Task objective: In the Emacs file commands text, explain in one to three sentences why M-x rename-file requires confirmation with yes when the file name new already exists.

M-x move-file-to-trash moves a file into the system Trash (or Recycle Bin). This is a facility available on most operating systems; files that are moved into the Trash can be brought back later if you change your mind.
By default, Emacs deletion commands do not use the Trash. To
use the Trash (when it is available) for common deletion commands,
change the variable delete-by-moving-to-trash
to t
.
This affects the commands M-x delete-file and M-x
delete-directory (see Directories), as well as the deletion
commands in Dired (see Dired Deletion). Supplying a prefix
argument to M-x delete-file or M-x delete-directory makes
them delete outright, instead of using the Trash, regardless of
delete-by-moving-to-trash
.
If a file is under version control (see Version Control), you should delete it using M-x vc-delete-file instead of M-x delete-file. See VC Delete/Rename.
M-x copy-file reads the file old and writes a new file named new with the same contents.
M-x copy-directory copies directories, similar to the
cp -r
shell command. It prompts for a directory old
and a destination new. If new is an existing directory,
it creates a copy of the old directory and puts it in new.
If new is not an existing directory, it copies all the contents
of old into a new directory named new.
M-x rename-file reads two file names old and new using the minibuffer, then renames file old as new. If the file name new already exists, you must confirm with yes or renaming is not done; this is because renaming causes the old meaning of the name new to be lost. If old and new are on different file systems, the file old is copied and deleted. If the argument new is just a directory name, the real new name is in that directory, with the same non-directory component as old. For example, M-x rename-file RET ~/foo RET /tmp RET renames ~/foo to /tmp/foo. The same rule applies to all the remaining commands in this section. All of them ask for confirmation when the new file name already exists, too.

Dataset content:
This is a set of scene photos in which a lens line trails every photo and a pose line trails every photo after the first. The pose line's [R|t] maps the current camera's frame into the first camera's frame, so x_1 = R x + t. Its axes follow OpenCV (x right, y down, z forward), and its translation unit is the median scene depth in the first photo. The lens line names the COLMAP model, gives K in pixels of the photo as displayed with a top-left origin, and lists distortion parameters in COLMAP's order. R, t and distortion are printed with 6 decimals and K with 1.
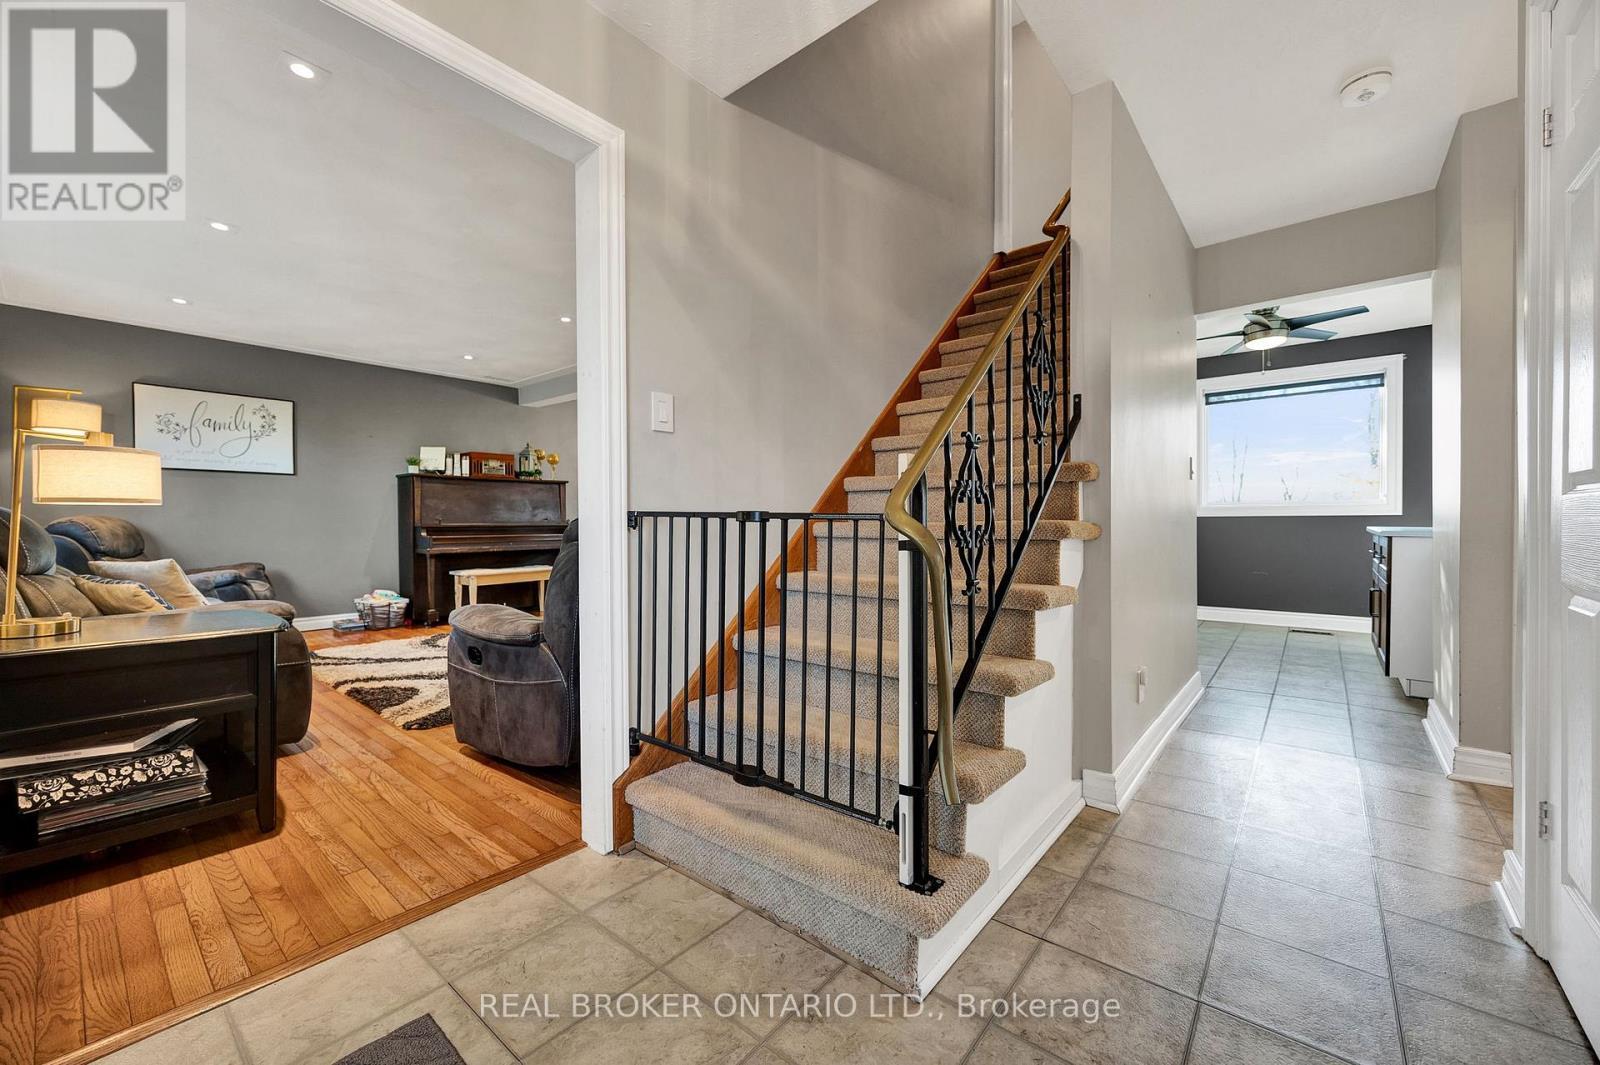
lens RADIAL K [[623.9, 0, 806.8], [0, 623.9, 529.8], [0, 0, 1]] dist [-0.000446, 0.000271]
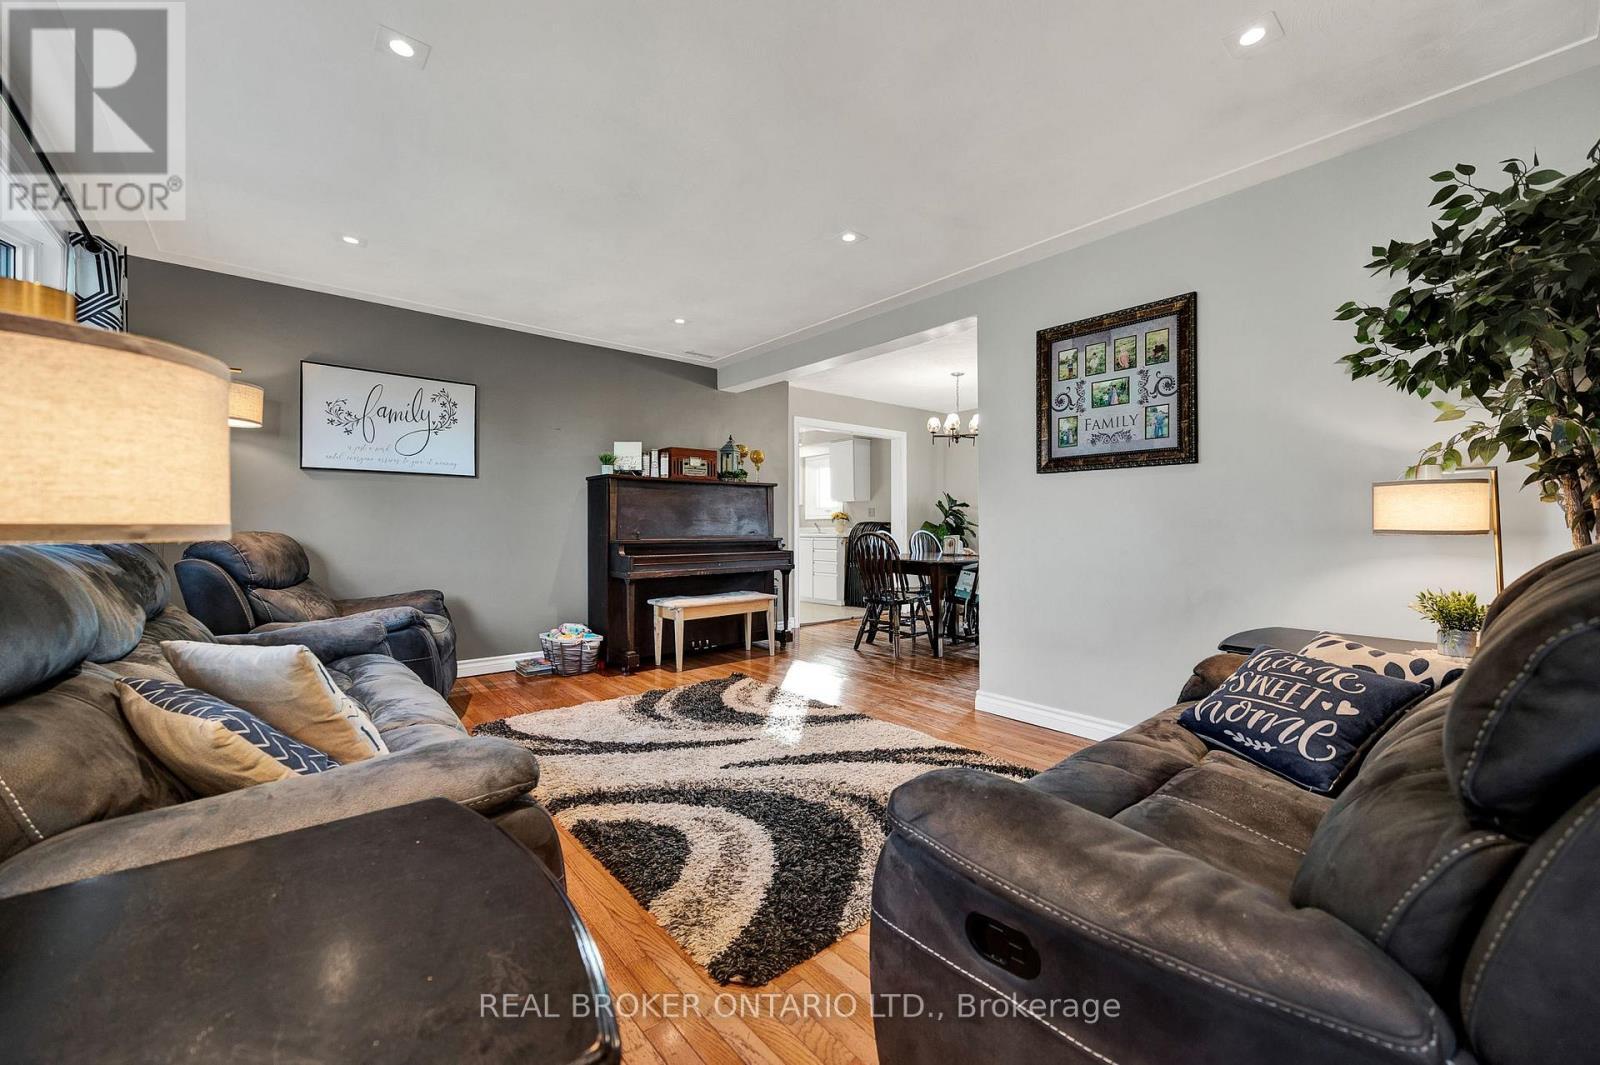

Problem solution: Renaming old to new would make the previous meaning of the name new be lost. For that reason, the renaming does not happen unless you confirm with yes.